*Exercise description*. A verbatim copy of every record is needed.

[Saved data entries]
---
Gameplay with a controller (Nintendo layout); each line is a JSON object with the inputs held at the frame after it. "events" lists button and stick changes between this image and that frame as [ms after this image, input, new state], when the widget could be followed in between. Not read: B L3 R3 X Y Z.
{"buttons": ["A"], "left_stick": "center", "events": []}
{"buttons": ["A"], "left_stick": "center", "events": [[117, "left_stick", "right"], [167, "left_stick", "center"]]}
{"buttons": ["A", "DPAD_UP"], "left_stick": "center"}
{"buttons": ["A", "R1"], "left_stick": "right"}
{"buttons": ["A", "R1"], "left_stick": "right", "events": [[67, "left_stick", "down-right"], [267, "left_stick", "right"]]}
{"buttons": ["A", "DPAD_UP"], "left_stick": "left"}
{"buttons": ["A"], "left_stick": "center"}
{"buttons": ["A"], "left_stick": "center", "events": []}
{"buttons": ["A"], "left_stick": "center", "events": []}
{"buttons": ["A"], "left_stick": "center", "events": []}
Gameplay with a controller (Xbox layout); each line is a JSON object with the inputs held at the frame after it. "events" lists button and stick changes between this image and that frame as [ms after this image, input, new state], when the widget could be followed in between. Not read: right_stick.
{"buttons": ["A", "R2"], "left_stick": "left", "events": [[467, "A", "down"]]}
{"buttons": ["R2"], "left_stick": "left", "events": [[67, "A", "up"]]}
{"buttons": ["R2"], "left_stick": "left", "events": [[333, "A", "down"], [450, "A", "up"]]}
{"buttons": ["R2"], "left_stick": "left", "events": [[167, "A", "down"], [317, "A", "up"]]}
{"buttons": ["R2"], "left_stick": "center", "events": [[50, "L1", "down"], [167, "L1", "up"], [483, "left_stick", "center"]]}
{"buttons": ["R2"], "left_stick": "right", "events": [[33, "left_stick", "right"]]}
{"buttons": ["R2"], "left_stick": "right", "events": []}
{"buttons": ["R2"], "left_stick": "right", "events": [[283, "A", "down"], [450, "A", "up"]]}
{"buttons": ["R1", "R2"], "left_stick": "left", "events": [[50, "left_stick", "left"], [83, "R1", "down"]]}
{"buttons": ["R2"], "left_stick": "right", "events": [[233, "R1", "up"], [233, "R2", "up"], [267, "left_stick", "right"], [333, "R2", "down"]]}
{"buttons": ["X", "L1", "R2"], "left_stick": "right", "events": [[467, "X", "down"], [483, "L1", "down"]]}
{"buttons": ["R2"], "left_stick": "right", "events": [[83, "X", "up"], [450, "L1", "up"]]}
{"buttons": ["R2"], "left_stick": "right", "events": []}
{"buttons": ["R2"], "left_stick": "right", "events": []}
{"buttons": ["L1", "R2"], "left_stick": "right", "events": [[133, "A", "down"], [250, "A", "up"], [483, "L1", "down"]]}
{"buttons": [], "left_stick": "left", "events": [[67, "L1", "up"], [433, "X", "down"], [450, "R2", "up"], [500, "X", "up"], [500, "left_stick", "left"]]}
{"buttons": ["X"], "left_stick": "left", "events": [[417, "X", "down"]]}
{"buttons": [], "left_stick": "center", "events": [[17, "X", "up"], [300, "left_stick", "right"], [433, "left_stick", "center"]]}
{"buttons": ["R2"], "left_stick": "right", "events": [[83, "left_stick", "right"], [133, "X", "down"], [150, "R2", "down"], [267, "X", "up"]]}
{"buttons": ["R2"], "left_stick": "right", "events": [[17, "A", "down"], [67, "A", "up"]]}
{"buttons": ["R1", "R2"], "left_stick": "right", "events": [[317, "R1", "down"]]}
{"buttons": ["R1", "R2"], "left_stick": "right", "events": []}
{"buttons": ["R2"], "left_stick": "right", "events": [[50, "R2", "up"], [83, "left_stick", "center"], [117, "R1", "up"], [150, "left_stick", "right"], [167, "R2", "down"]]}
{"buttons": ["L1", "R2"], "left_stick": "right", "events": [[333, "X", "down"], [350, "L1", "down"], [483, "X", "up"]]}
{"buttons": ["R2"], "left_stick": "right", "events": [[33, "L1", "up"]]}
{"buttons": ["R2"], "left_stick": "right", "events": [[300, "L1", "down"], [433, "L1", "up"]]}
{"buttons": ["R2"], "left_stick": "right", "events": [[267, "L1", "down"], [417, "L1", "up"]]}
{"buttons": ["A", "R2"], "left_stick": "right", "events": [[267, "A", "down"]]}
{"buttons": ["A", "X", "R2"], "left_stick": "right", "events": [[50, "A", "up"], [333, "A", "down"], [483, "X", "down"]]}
---
*Exercise output*.
Gameplay with a controller (Nintendo layout); each line is a JSON object with the inputs held at the frame after it. "events" lists button and stick changes between this image and that frame as [ms after this image, input, new state], when the widget could be followed in between. Not read: B L3 R3 X Y Z.
{"buttons": ["A"], "left_stick": "center", "events": []}
{"buttons": ["A"], "left_stick": "center", "events": [[117, "left_stick", "right"], [167, "left_stick", "center"]]}
{"buttons": ["A", "DPAD_UP"], "left_stick": "center"}
{"buttons": ["A", "R1"], "left_stick": "right"}
{"buttons": ["A", "R1"], "left_stick": "right", "events": [[67, "left_stick", "down-right"], [267, "left_stick", "right"]]}
{"buttons": ["A", "DPAD_UP"], "left_stick": "left"}
{"buttons": ["A"], "left_stick": "center"}
{"buttons": ["A"], "left_stick": "center", "events": []}
{"buttons": ["A"], "left_stick": "center", "events": []}
{"buttons": ["A"], "left_stick": "center", "events": []}
Gameplay with a controller (Xbox layout); each line is a JSON object with the inputs held at the frame after it. "events" lists button and stick changes between this image and that frame as [ms after this image, input, new state], when the widget could be followed in between. Not read: right_stick.
{"buttons": ["A", "R2"], "left_stick": "left", "events": [[467, "A", "down"]]}
{"buttons": ["R2"], "left_stick": "left", "events": [[67, "A", "up"]]}
{"buttons": ["R2"], "left_stick": "left", "events": [[333, "A", "down"], [450, "A", "up"]]}
{"buttons": ["R2"], "left_stick": "left", "events": [[167, "A", "down"], [317, "A", "up"]]}
{"buttons": ["R2"], "left_stick": "center", "events": [[50, "L1", "down"], [167, "L1", "up"], [483, "left_stick", "center"]]}
{"buttons": ["R2"], "left_stick": "right", "events": [[33, "left_stick", "right"]]}
{"buttons": ["R2"], "left_stick": "right", "events": []}
{"buttons": ["R2"], "left_stick": "right", "events": [[283, "A", "down"], [450, "A", "up"]]}
{"buttons": ["R1", "R2"], "left_stick": "left", "events": [[50, "left_stick", "left"], [83, "R1", "down"]]}
{"buttons": ["R2"], "left_stick": "right", "events": [[233, "R1", "up"], [233, "R2", "up"], [267, "left_stick", "right"], [333, "R2", "down"]]}
{"buttons": ["X", "L1", "R2"], "left_stick": "right", "events": [[467, "X", "down"], [483, "L1", "down"]]}
{"buttons": ["R2"], "left_stick": "right", "events": [[83, "X", "up"], [450, "L1", "up"]]}
{"buttons": ["R2"], "left_stick": "right", "events": []}
{"buttons": ["R2"], "left_stick": "right", "events": []}
{"buttons": ["L1", "R2"], "left_stick": "right", "events": [[133, "A", "down"], [250, "A", "up"], [483, "L1", "down"]]}
{"buttons": [], "left_stick": "left", "events": [[67, "L1", "up"], [433, "X", "down"], [450, "R2", "up"], [500, "X", "up"], [500, "left_stick", "left"]]}
{"buttons": ["X"], "left_stick": "left", "events": [[417, "X", "down"]]}
{"buttons": [], "left_stick": "center", "events": [[17, "X", "up"], [300, "left_stick", "right"], [433, "left_stick", "center"]]}
{"buttons": ["R2"], "left_stick": "right", "events": [[83, "left_stick", "right"], [133, "X", "down"], [150, "R2", "down"], [267, "X", "up"]]}
{"buttons": ["R2"], "left_stick": "right", "events": [[17, "A", "down"], [67, "A", "up"]]}
{"buttons": ["R1", "R2"], "left_stick": "right", "events": [[317, "R1", "down"]]}
{"buttons": ["R1", "R2"], "left_stick": "right", "events": []}
{"buttons": ["R2"], "left_stick": "right", "events": [[50, "R2", "up"], [83, "left_stick", "center"], [117, "R1", "up"], [150, "left_stick", "right"], [167, "R2", "down"]]}
{"buttons": ["L1", "R2"], "left_stick": "right", "events": [[333, "X", "down"], [350, "L1", "down"], [483, "X", "up"]]}
{"buttons": ["R2"], "left_stick": "right", "events": [[33, "L1", "up"]]}
{"buttons": ["R2"], "left_stick": "right", "events": [[300, "L1", "down"], [433, "L1", "up"]]}
{"buttons": ["R2"], "left_stick": "right", "events": [[267, "L1", "down"], [417, "L1", "up"]]}
{"buttons": ["A", "R2"], "left_stick": "right", "events": [[267, "A", "down"]]}
{"buttons": ["A", "X", "R2"], "left_stick": "right", "events": [[50, "A", "up"], [333, "A", "down"], [483, "X", "down"]]}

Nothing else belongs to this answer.